Be an Active Advocate
It’s also important to show that you’re actively standing up for LGBTQIA+ rights — not just putting up Pride flags or using proper language. The Gay, Lesbian and Straight Education Network’s National School Climate Survey revealed that “the safe space campaign, like enumerated antibullying policies, makes a tremendous difference in LGBTQIA+ students’ perceptions that their schools are safe and that their teachers are adults they can trust.” Students will notice the difference between activism that’s only performative and activism that’s backed by real effort to make change. There are multiple ways to practice active advocacy:
- Call out homophobia and transphobia when you see or hear it happening.
- Hold those in power accountable. Meet with school faculty and staff to discuss what can be done to better support students.
- Request books by LGBTQIA+ authors about LGBTQIA+ people for the school library.
- Fight anti-LGBTQIA+ rules and legislation when possible, such as transphobic dress codes and homophobic prom date rules.
- Consider hosting a GSA (Gay-Straight Alliance) club, or joining one your school already has.
Reevaluating your curriculum is another way to increase positive LGBTQIA+ representation and educate students about LGBTQIA+ people, histories and experiences.

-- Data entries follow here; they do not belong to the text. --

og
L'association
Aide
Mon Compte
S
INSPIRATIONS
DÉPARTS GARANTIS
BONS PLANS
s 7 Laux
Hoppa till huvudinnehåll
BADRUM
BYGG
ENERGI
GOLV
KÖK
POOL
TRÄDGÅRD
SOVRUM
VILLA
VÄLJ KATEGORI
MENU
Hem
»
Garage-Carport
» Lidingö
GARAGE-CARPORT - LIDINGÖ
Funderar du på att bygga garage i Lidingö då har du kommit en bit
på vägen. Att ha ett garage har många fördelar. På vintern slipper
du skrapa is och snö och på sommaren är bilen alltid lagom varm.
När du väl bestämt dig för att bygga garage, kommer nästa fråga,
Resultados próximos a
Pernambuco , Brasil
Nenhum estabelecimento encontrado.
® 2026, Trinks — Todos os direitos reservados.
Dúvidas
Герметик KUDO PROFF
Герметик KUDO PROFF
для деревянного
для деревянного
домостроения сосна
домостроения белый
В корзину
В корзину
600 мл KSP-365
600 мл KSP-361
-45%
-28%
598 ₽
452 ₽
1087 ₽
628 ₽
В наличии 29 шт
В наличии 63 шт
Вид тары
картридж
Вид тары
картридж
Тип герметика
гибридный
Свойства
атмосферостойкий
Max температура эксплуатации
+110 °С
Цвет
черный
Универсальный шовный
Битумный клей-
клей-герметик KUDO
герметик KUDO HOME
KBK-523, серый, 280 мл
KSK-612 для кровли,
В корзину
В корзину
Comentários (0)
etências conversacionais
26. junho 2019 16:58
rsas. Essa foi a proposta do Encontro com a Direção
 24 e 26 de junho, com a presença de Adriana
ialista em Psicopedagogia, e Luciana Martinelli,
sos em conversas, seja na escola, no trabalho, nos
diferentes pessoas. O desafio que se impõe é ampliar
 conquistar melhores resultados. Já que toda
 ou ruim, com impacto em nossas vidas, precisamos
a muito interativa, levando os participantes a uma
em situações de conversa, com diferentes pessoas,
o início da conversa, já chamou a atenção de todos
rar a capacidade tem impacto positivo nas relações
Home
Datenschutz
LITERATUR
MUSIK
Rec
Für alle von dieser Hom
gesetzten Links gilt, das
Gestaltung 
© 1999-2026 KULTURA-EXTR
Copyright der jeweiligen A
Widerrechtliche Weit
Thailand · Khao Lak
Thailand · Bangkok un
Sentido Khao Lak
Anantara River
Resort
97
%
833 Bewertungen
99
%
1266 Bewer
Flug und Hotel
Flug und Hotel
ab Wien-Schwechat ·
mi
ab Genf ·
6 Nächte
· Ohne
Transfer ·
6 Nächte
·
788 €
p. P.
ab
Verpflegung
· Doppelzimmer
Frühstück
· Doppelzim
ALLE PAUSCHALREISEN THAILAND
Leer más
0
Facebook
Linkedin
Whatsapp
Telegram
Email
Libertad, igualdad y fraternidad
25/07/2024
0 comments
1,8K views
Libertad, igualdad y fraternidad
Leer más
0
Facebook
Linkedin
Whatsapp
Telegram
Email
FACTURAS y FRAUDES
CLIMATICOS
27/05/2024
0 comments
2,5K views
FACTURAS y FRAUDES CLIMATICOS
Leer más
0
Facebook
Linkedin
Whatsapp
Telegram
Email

For example, one teacher connects the electromagnetic spectrum in chemistry with how gender and sexuality can be a spectrum. They also change word problems and drawings to be representative of all types of relationships, not just straight ones. When it’s reading time, consider choosing books that feature LGBTQIA+ characters and stories. There are many age-appropriate and diverse choices; check out this list of books for younger children, and this list for older kids and teens.
Continue to Educate Yourself and Others
Finally, provide resources and information outside of the school for students to learn, find community and get help if needed. Compiling a list of emergency numbers, helpful sites and local resources that support LGBTQIA+ people — especially youth — and keeping it in the classroom or other easily-accessible place can provide students with crucial, potentially life-saving support. The CDC’s LGBTQIA+ Youth Resources list is a good starting point, but it’s beneficial to research resources, organizations, shelters and numbers specific to your area as well. Also, make a commitment to educating yourself on LGBTQIA+ issues: consume LGBTQIA+ media, read books and articles, do your research, and be open to discussion with LGBTQIA+ students if they feel comfortable. Being a good advocate and ally shouldn’t be limited to what you do on the outside; sometimes the most important change starts on the inside.